§ **Goal of the exercise**
With pictures omitted, restate the data word for word.

START Information

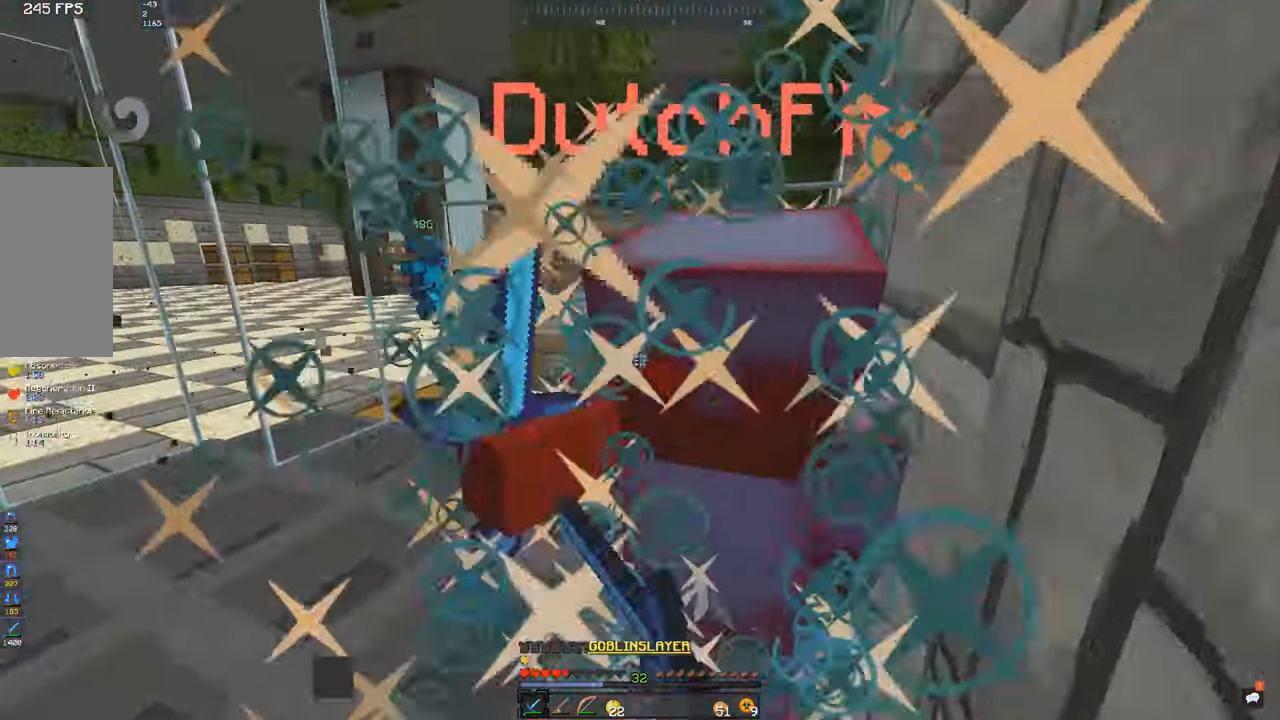
{"keys": ["w"], "mouse": ["left"], "events": [[417, "d", "up"]]}
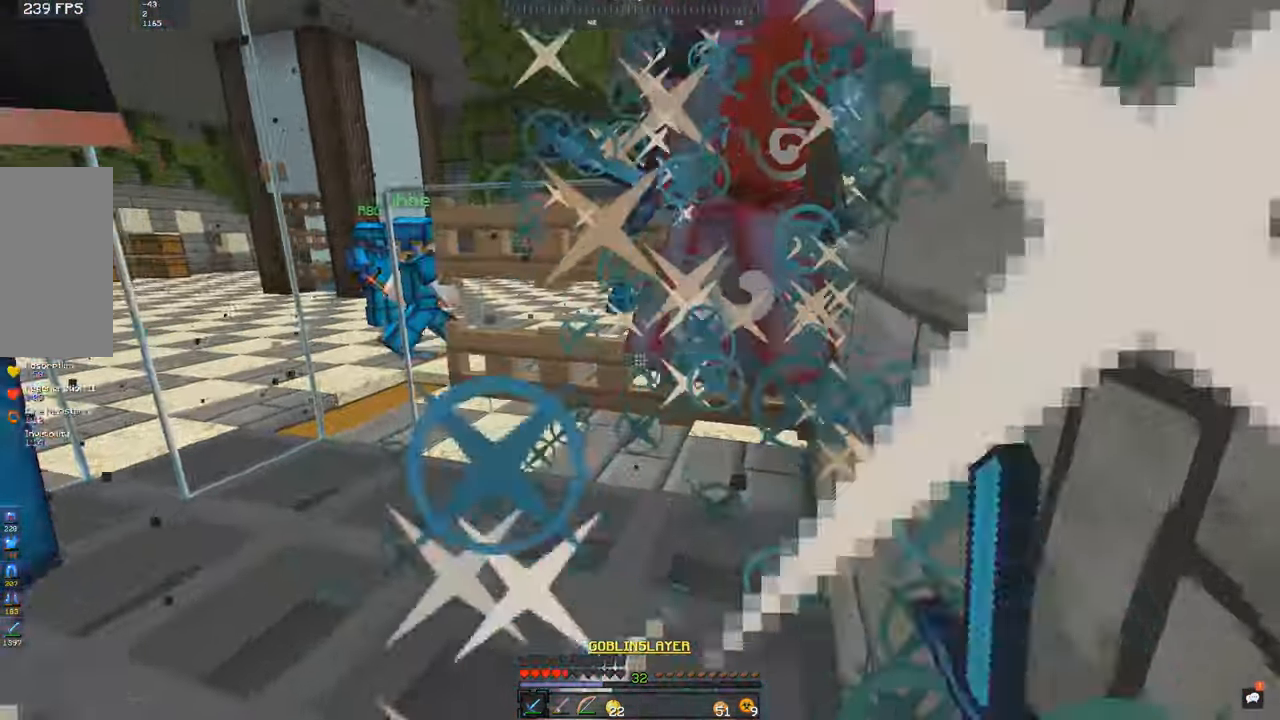
{"keys": ["space", "w"], "mouse": [], "events": [[217, "space", "down"], [284, "mouse_left", "up"], [417, "mouse_right", "down"], [484, "mouse_right", "up"]]}
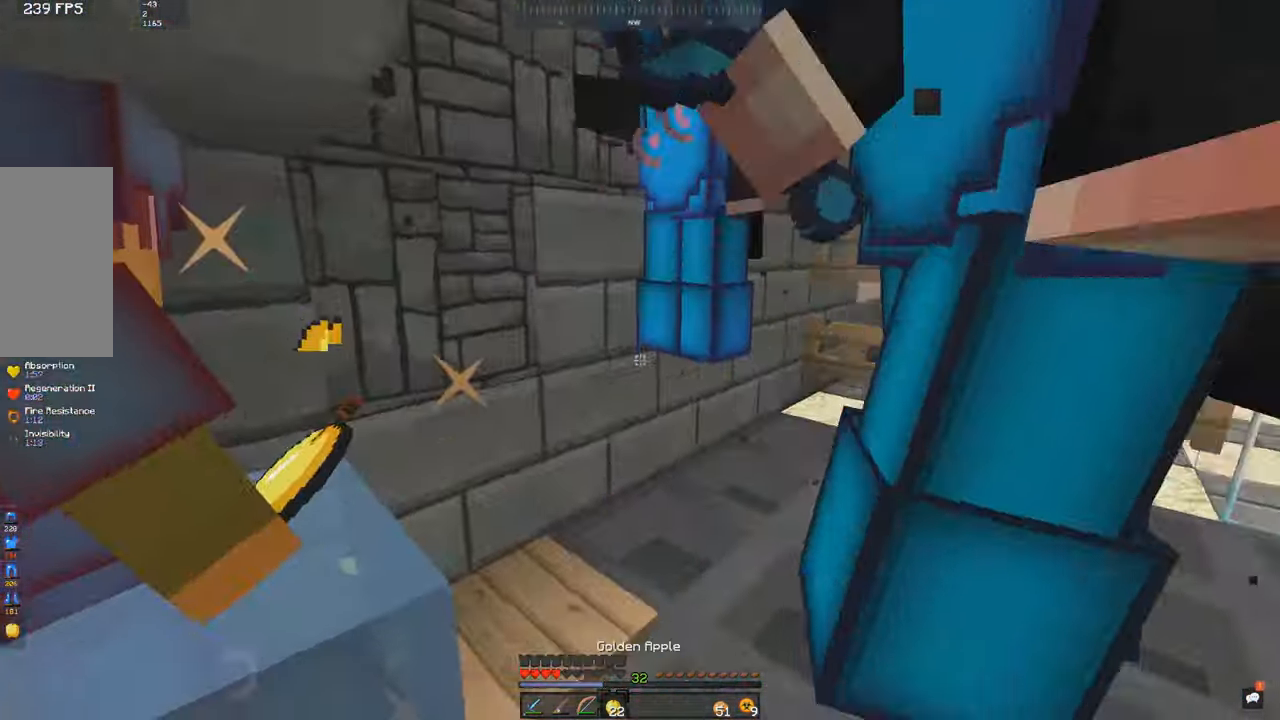
{"keys": ["d", "space", "w"], "mouse": [], "events": [[217, "d", "down"]]}
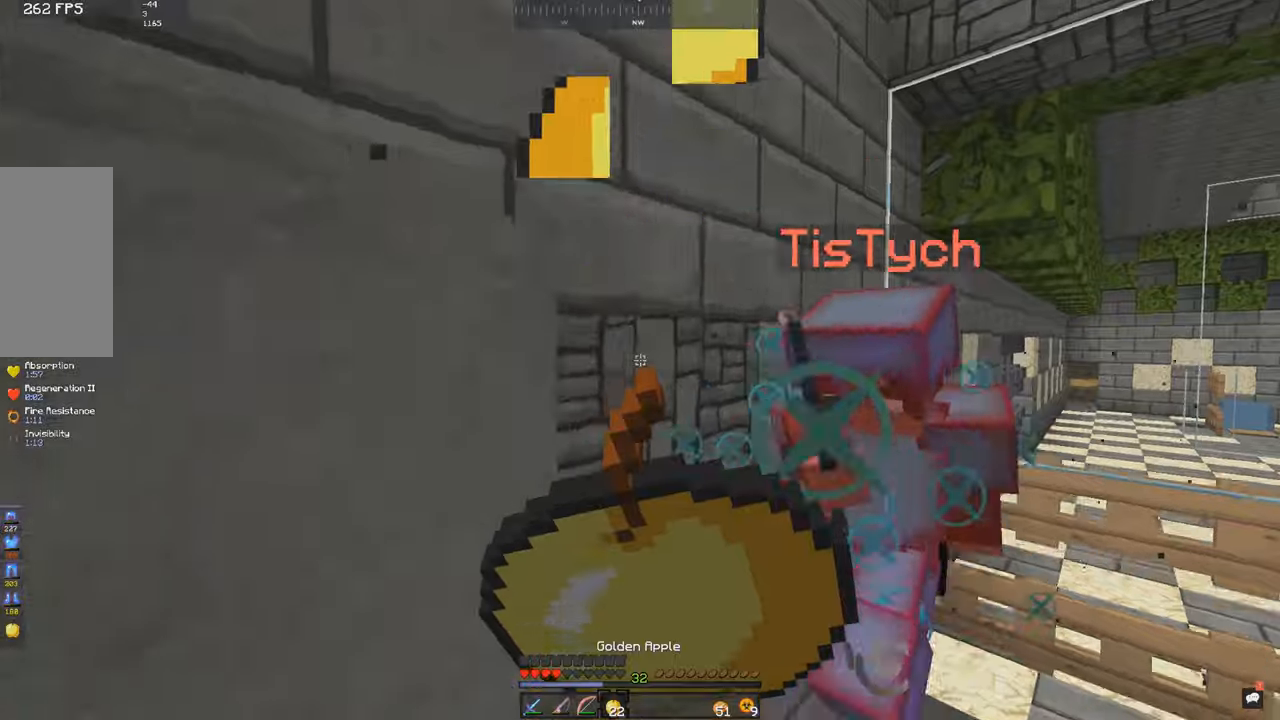
{"keys": ["d", "space", "w"], "mouse": [], "events": []}
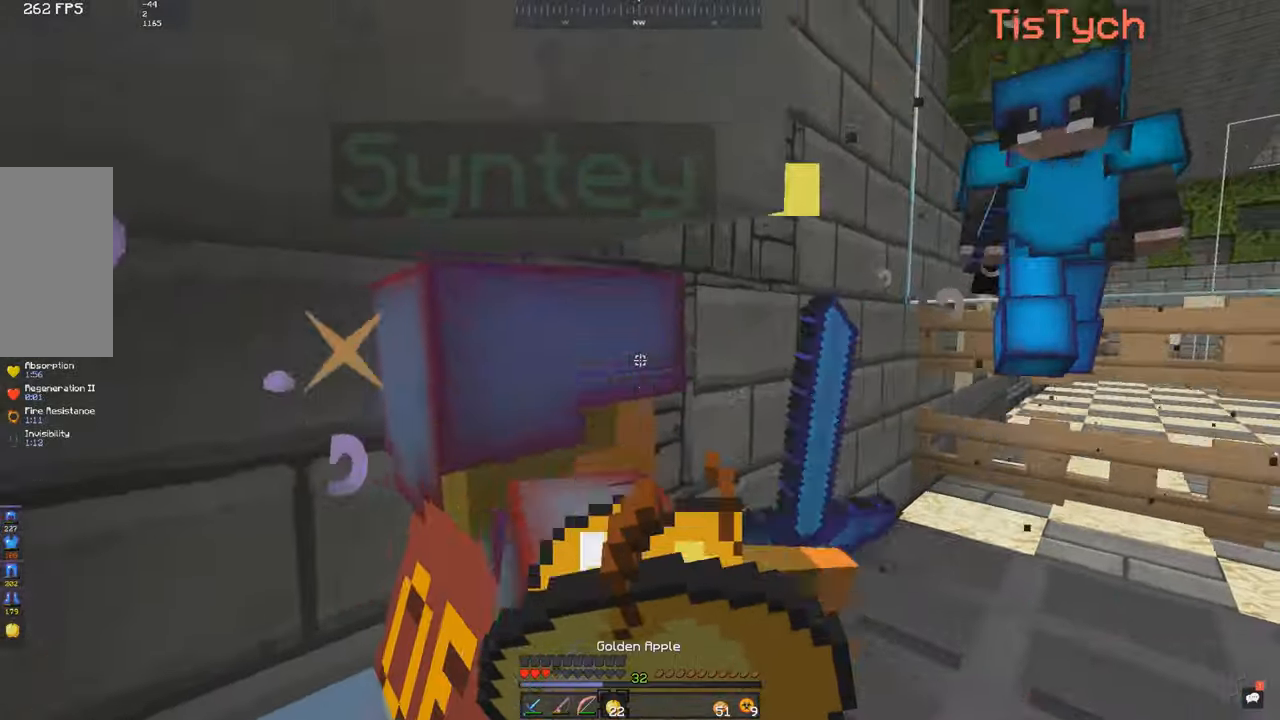
{"keys": ["d", "space"], "mouse": [], "events": [[366, "w", "up"]]}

END Information

§ **Solution to the problem**
{"keys": ["w"], "mouse": ["left"], "events": [[417, "d", "up"]]}
{"keys": ["space", "w"], "mouse": [], "events": [[217, "space", "down"], [284, "mouse_left", "up"], [417, "mouse_right", "down"], [484, "mouse_right", "up"]]}
{"keys": ["d", "space", "w"], "mouse": [], "events": [[217, "d", "down"]]}
{"keys": ["d", "space", "w"], "mouse": [], "events": []}
{"keys": ["d", "space"], "mouse": [], "events": [[366, "w", "up"]]}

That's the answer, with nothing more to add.